Of course, you still have your groups. Those who support long-term breastfeeding and those who don’t. Vaxers and non-vaxxers. Crunchy moms and moms who feed their kids Kraft Mac n Cheese. When will we learn that we can coexist and that supporting each other is the best way to make us all stronger, better moms?

And although I have seen, and experienced, some really hateful mom-shaming in my day, I have seen far more positives in the last few years. I find more moms telling each other that their decisions are theirs, and they support them either way. I have watched homeschooling families open their figurative doors to families who made the decision to homeschool last minute because of the pandemic, offering supports, resources, and encouragement when things were really hard during the adjustment period. I have watched mothers embrace motherhood more than they ever did before, because now they were home with their babies and recognized how much they wanted to be involved in their everyday lives. I have also watched spouses step up and help their child’s mother because after being home during COVID, they finally see and experience what it's like to be in mom's shoes all day every day

So even though social media can be divisive and can sometimes draw hate, it can also bring people together. It can offer support to mothers when they don’t have a village to support them. It offers them a place to feel like things are relatable and it makes them feel less alone.

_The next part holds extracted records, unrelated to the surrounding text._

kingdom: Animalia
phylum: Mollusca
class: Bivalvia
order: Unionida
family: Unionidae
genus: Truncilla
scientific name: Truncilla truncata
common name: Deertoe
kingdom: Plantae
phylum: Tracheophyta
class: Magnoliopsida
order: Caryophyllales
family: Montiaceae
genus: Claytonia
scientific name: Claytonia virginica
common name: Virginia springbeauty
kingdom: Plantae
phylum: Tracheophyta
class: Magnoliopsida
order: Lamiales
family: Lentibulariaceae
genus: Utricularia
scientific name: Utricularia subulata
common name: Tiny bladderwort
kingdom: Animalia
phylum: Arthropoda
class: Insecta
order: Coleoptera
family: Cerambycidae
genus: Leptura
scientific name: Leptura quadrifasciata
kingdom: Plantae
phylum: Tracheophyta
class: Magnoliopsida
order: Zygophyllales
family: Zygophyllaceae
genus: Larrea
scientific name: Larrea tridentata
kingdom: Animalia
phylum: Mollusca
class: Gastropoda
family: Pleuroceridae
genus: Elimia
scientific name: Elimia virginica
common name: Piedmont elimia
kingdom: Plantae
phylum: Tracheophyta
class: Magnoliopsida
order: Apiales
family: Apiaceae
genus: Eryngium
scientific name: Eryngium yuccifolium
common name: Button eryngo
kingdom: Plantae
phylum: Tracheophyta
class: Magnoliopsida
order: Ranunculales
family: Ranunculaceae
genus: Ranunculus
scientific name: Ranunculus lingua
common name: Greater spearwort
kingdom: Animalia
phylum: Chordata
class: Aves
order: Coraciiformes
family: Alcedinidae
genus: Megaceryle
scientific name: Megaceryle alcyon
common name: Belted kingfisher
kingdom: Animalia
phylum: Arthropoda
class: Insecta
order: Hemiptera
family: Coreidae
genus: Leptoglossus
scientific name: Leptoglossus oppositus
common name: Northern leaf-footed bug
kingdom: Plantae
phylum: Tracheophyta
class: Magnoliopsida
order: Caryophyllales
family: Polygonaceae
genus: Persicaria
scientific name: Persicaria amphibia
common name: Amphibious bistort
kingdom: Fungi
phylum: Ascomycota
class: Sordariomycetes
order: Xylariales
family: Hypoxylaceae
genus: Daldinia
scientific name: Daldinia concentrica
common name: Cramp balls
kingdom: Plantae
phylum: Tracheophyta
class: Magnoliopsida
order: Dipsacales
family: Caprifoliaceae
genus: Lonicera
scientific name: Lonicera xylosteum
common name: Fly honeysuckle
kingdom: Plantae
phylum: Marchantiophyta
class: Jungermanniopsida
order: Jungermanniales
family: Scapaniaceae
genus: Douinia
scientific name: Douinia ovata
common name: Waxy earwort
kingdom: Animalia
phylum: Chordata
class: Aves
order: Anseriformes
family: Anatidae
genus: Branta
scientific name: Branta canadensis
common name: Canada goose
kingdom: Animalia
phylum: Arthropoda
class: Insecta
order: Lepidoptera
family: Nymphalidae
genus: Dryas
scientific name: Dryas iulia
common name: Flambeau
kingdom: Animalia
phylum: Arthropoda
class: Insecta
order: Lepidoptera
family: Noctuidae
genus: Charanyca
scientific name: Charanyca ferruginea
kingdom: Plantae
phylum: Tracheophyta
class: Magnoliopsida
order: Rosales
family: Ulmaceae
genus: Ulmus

Mom shaming doesn’t have to exist, but to be honest, I’m doubtful that it will ever go away. Mom shaming isn’t something new. For generations, mothers have been judging each other for the way their children are raised. However, we now have tools to voice our opinions about how others raise their children in almost an automatic fashion- social media. People are judgmental, and we all have different ways we parent. Some people will be supportive of that, and some won’t. Some will understand that everyone makes their own choices, and others will feel that their way is the only way.

The best thing we can do as parents, particularly as mothers, is to present so much support and love that people notice the good over the bad, just like I’ve seen over the last year.

*Note on the third sentence in the above paragraph. I wrote that without even thinking- “don’t judge”- because I innately felt that I was going to be judged for my decision to feed them Costco hotdogs. THAT is what mom-shaming has done to mothers- made them feel like they need to defend every decision they make with justification to fit someone else's belief.